What Is America's Mission Now?

Patrick J. Buchanan
Jan. 10, 2018

Informing Iran, “The U.S. is watching what you do,” Amb. Nikki Haley called an emergency meeting Friday of the Security Council regarding the riots in Iran. The session left her and us looking ridiculous.

France’s ambassador tutored Haley that how nations deal with internal disorders is not the council’s concern. Russia’s ambassador suggested the United Nations should have looked into our Occupy Wall Street clashes and how the Missouri cops handled Ferguson.

Fifty years ago, 100 U.S. cities erupted in flames after Martin Luther King’s assassination. Federal troops were called in.
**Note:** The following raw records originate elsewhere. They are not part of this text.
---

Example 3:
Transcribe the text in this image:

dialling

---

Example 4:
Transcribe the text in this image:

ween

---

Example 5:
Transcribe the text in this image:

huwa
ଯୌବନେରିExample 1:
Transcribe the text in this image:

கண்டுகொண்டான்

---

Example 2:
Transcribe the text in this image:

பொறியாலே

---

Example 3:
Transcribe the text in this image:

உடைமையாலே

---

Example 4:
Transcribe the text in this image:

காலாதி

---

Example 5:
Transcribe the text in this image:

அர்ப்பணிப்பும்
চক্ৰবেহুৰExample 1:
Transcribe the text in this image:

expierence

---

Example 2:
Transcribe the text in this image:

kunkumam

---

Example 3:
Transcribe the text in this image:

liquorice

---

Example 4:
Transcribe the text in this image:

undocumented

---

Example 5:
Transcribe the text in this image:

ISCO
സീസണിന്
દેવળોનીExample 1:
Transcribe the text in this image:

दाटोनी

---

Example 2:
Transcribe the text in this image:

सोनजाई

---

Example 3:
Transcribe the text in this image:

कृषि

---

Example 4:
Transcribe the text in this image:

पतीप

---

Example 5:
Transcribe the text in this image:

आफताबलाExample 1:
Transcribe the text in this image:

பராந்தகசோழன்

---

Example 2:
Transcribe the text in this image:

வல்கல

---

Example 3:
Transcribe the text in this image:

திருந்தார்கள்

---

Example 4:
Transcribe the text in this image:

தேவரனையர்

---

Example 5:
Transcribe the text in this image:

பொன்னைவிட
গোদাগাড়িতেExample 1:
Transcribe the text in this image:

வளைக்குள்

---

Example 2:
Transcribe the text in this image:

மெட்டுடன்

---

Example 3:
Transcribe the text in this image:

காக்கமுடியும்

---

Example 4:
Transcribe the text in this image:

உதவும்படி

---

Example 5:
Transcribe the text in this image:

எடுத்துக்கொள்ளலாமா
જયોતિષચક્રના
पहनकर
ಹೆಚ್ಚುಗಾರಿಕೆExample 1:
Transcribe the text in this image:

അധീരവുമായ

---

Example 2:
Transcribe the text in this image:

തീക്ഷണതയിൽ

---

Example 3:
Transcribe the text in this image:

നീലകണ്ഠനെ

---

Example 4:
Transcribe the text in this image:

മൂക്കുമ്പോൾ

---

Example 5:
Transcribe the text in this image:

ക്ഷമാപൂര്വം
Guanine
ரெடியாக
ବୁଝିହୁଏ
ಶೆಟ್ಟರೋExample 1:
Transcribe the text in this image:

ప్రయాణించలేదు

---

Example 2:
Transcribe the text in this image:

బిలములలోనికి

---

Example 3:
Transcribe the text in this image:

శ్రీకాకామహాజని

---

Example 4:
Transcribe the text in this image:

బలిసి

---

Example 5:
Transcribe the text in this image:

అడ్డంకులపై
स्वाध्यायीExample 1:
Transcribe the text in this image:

In 1992, Los Angeles suffered the worst U.S. riot of the 20th century, after the LA cops who pummeled Rodney King were acquitted in Simi Valley.

Was our handling of these riots any business of the U.N.?

Conservatives have demanded that the U.N. keep its nose out of our sovereign affairs since its birth in 1946. Do we now accept that the U.N. has authority to oversee internal disturbances inside member countries?

Friday’s session fizzled out after Iran’s ambassador suggested the Security Council might take up the Israeli-Palestinian question or the humanitarian crisis produced by the U.S.-backed Saudi war on Yemen.

The episode exposes a malady of American foreign policy. It lacks consistency, coherence and moral clarity, treats friends and adversaries by separate standards, and is reflexively interventionist.

Thus has America lost much of the near-universal admiration and respect she enjoyed at the close of the Cold War.